Miguel
A. Jaimes N.
La
Mucuy
CURANDEROS
Había
que andar de montaña en montaña para saber las penurias y necesidades que pasó
la gente décadas atrás. Fueron los días en que todos aprendieron a curarse con
los cabrestos de la esperanza, pues con ellos debían andar de aquí para allá.
Eran
horas en que las lagunas permanecían encendidas como centinelas anunciando
lunas con algunas enfermedades y el poco sol que asistía debía ser aprovechado,
entonces los viejos decían que debían adorarse los rayos del calor, ya que por
donde entra no hay enfermedades.
Así
se curaban los hombres del campo, los de antes, buscando un poco de abrigo,
descanso e hirviendo guarapos de infusiones, tés calientes y ramas medicinales,
pero ahora a muchos se les ha olvidado que el romero cura los catarros y el
plátano verde sancochado sirve para las diarreas.
Para
cuando los secretos caseros se acababan y las ramas no surtían el efecto tras
los remedios encomendados, entonces había que acudir a la casa de los
curanderos. Por lo general eran hombres sabios, conocedores de brebajes
ardientes y de pócimas capaces de sacar todos los sufrimientos del cuerpo. A
ellos se apelaba cuando algunas cosas no marchaban bien, incluso recetaban
hasta a los animales y sus secretos iban hasta el solar de las casa, donde
había algunas planticas que en lo que tarda en oscurecer un día y en aclarar
otro, ya todo estaba amarillito.
Entonces
los viejos de las habitaciones señalaban que las tierras se habían puesto
malucas, de seguro una vieja con poca intención y con el período encima había hecho
mal una tarea encomendada acabando con las plantas, pagando sus descuidos
contra las maticas, poniéndolas a todas sequitas.
Para
esta difícil tarea era necesario que el curandero en persona fuera lo más
pronto posible a remediar estos daños.

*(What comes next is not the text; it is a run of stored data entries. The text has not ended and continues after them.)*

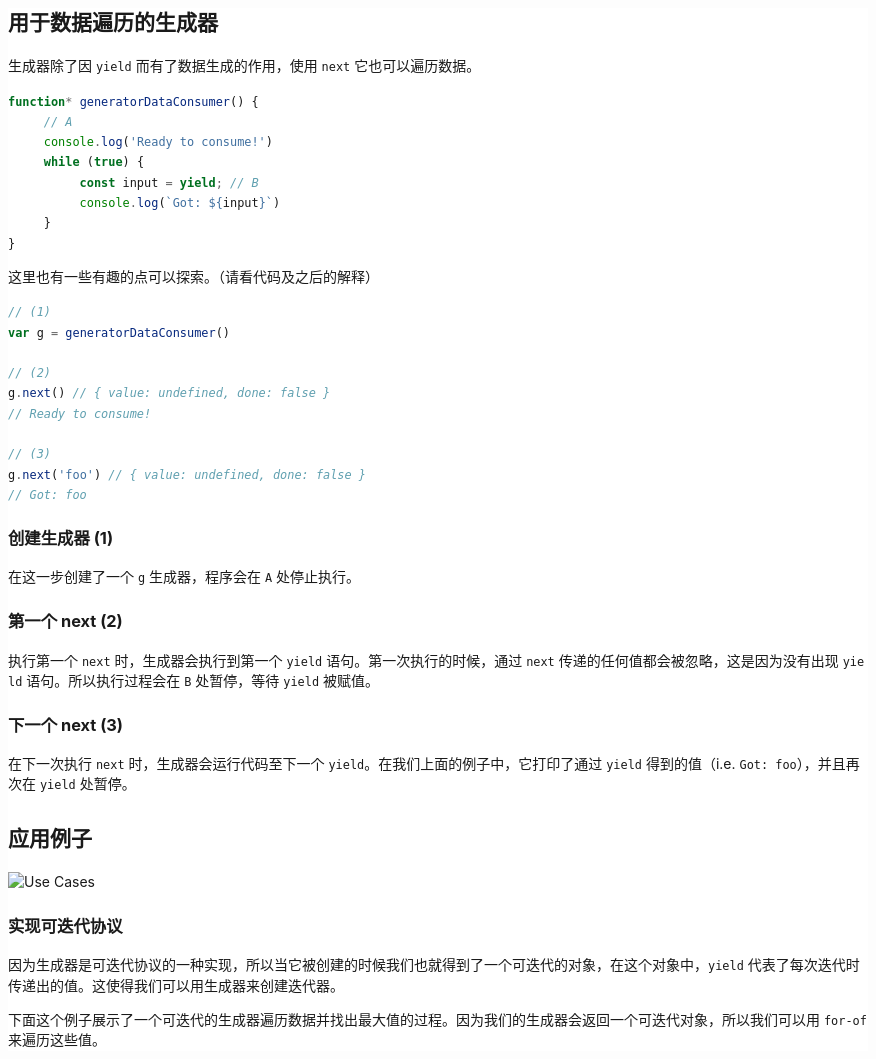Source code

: ## 用于数据遍历的生成器

生成器除了因 `yield` 而有了数据生成的作用，使用 `next` 它也可以遍历数据。

```js
function* generatorDataConsumer() {
     // A
     console.log('Ready to consume!')
     while (true) {
          const input = yield; // B
          console.log(`Got: ${input}`)
     }
}
```

这里也有一些有趣的点可以探索。（请看代码及之后的解释）

```js
// (1)
var g = generatorDataConsumer()

// (2)
g.next() // { value: undefined, done: false }
// Ready to consume!

// (3)
g.next('foo') // { value: undefined, done: false }
// Got: foo
```

### 创建生成器 (1)

在这一步创建了一个 `g` 生成器，程序会在 `A` 处停止执行。

### 第一个 next (2)

执行第一个 `next` 时，生成器会执行到第一个 `yield` 语句。第一次执行的时候，通过 `next` 传递的任何值都会被忽略，这是因为没有出现 `yield` 语句。所以执行过程会在 `B` 处暂停，等待 `yield` 被赋值。

### 下一个 next (3)

在下一次执行 `next` 时，生成器会运行代码至下一个 `yield`。在我们上面的例子中，它打印了通过 `yield` 得到的值（i.e. `Got: foo`），并且再次在 `yield` 处暂停。

## 应用例子

![Use Cases](http://image.jiantuku.com/17-7-2/11669803.jpg?attname=1*OiK88NOSMsbrlpWdDarvlg.gif&e=1498981210&token=el7kgPgYzpJoB23jrChWJ2gV3HpRl0VCzFn8rKKv:IO8hor2sBg6mwPBYE6ODgIOhopc=)

### 实现可迭代协议

因为生成器是可迭代协议的一种实现，所以当它被创建的时候我们也就得到了一个可迭代的对象，在这个对象中，`yield` 代表了每次迭代时传递出的值。这使得我们可以用生成器来创建迭代器。

下面这个例子展示了一个可迭代的生成器遍历数据并找出最大值的过程。因为我们的生成器会返回一个可迭代对象，所以我们可以用 `for-of` 来遍历这些值。
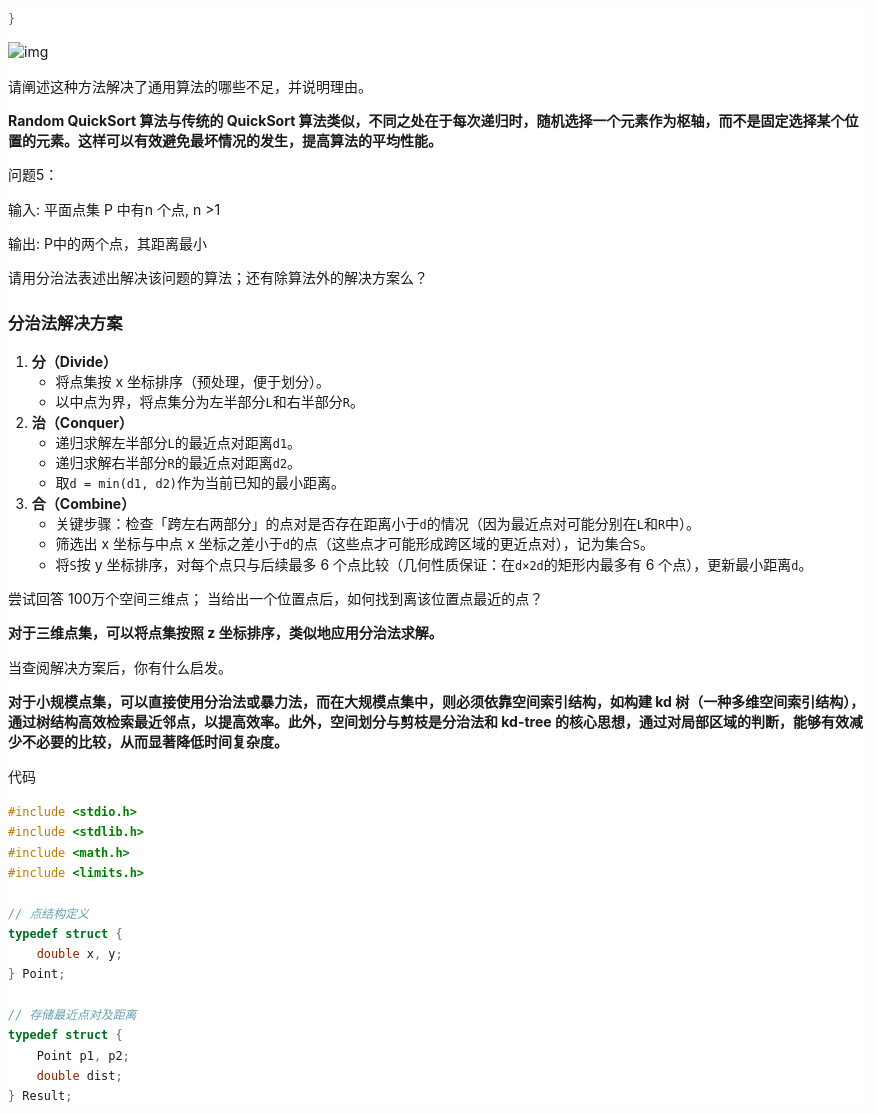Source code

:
 ```c 
}
```



 

![img](https://p.cldisk.com/star3/428_194Q50/0f6ab7690df0ee7d5b0264296767460f.png?rw=428&rh=194&_fileSize=332936&_orientation=1)



请阐述这种方法解决了通用算法的哪些不足，并说明理由。



**Random QuickSort 算法与传统的 QuickSort 算法类似，不同之处在于每次递归时，随机选择一个元素作为枢轴，而不是固定选择某个位置的元素。这样可以有效避免最坏情况的发生，提高算法的平均性能。**

 

问题5：

输入: 平面点集 P 中有n 个点, n >1

输出: P中的两个点，其距离最小

请用分治法表述出解决该问题的算法；还有除算法外的解决方案么？

### **分治法解决方案**

1. **分（Divide）**
   - 将点集按 x 坐标排序（预处理，便于划分）。
   - 以中点为界，将点集分为左半部分`L`和右半部分`R`。
2. **治（Conquer）**
   - 递归求解左半部分`L`的最近点对距离`d1`。
   - 递归求解右半部分`R`的最近点对距离`d2`。
   - 取`d = min(d1, d2)`作为当前已知的最小距离。
3. **合（Combine）**
   - 关键步骤：检查「跨左右两部分」的点对是否存在距离小于`d`的情况（因为最近点对可能分别在`L`和`R`中）。
   - 筛选出 x 坐标与中点 x 坐标之差小于`d`的点（这些点才可能形成跨区域的更近点对），记为集合`S`。
   - 将`S`按 y 坐标排序，对每个点只与后续最多 6 个点比较（几何性质保证：在`d×2d`的矩形内最多有 6 个点），更新最小距离`d`。



尝试回答 100万个空间三维点； 当给出一个位置点后，如何找到离该位置点最近的点？

**对于三维点集，可以将点集按照 z 坐标排序，类似地应用分治法求解。**



当查阅解决方案后，你有什么启发。

**对于小规模点集，可以直接使用分治法或暴力法，而在大规模点集中，则必须依靠空间索引结构，如构建 kd 树（一种多维空间索引结构），通过树结构高效检索最近邻点，以提高效率。此外，空间划分与剪枝是分治法和 kd-tree 的核心思想，通过对局部区域的判断，能够有效减少不必要的比较，从而显著降低时间复杂度。**



代码

```c
#include <stdio.h>
#include <stdlib.h>
#include <math.h>
#include <limits.h>

// 点结构定义
typedef struct {
    double x, y;
} Point;

// 存储最近点对及距离
typedef struct {
    Point p1, p2;
    double dist;
} Result;

```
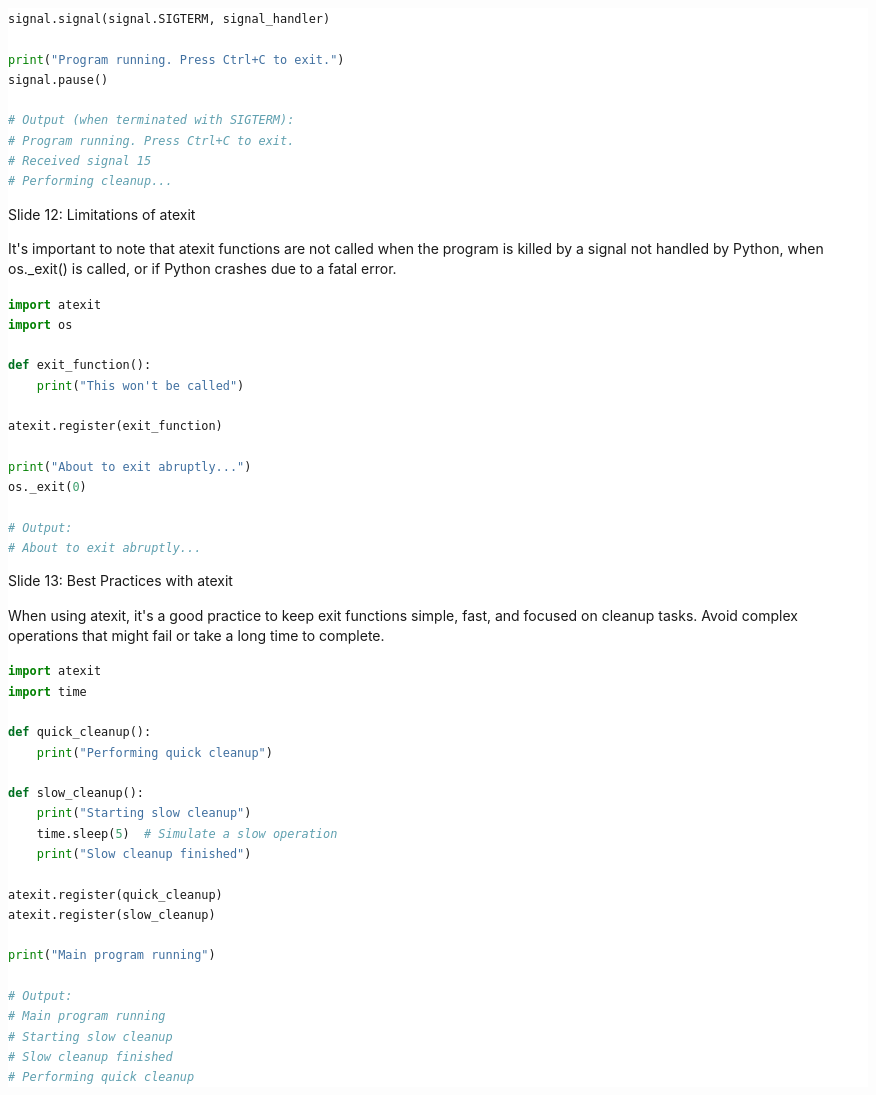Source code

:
 ```python
signal.signal(signal.SIGTERM, signal_handler)

print("Program running. Press Ctrl+C to exit.")
signal.pause()

# Output (when terminated with SIGTERM):
# Program running. Press Ctrl+C to exit.
# Received signal 15
# Performing cleanup...
```

Slide 12: Limitations of atexit

It's important to note that atexit functions are not called when the program is killed by a signal not handled by Python, when os.\_exit() is called, or if Python crashes due to a fatal error.

```python
import atexit
import os

def exit_function():
    print("This won't be called")

atexit.register(exit_function)

print("About to exit abruptly...")
os._exit(0)

# Output:
# About to exit abruptly...
```

Slide 13: Best Practices with atexit

When using atexit, it's a good practice to keep exit functions simple, fast, and focused on cleanup tasks. Avoid complex operations that might fail or take a long time to complete.

```python
import atexit
import time

def quick_cleanup():
    print("Performing quick cleanup")

def slow_cleanup():
    print("Starting slow cleanup")
    time.sleep(5)  # Simulate a slow operation
    print("Slow cleanup finished")

atexit.register(quick_cleanup)
atexit.register(slow_cleanup)

print("Main program running")

# Output:
# Main program running
# Starting slow cleanup
# Slow cleanup finished
# Performing quick cleanup
```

Primero, debía buscar a la mujer de la
mala intención, recetarla y advertirle que el mal carácter no era bueno y si no
los cambiaba algún día necesitaría del curandero cuando un hijo le saliera
rociado de manchas. Así se controlaba la mala intención. Luego había que lanzar
oraciones por todos lados y mandar a comprar las ramas del día antes que se
acababan en el mercadito del pueblo, pues la demanda era grande.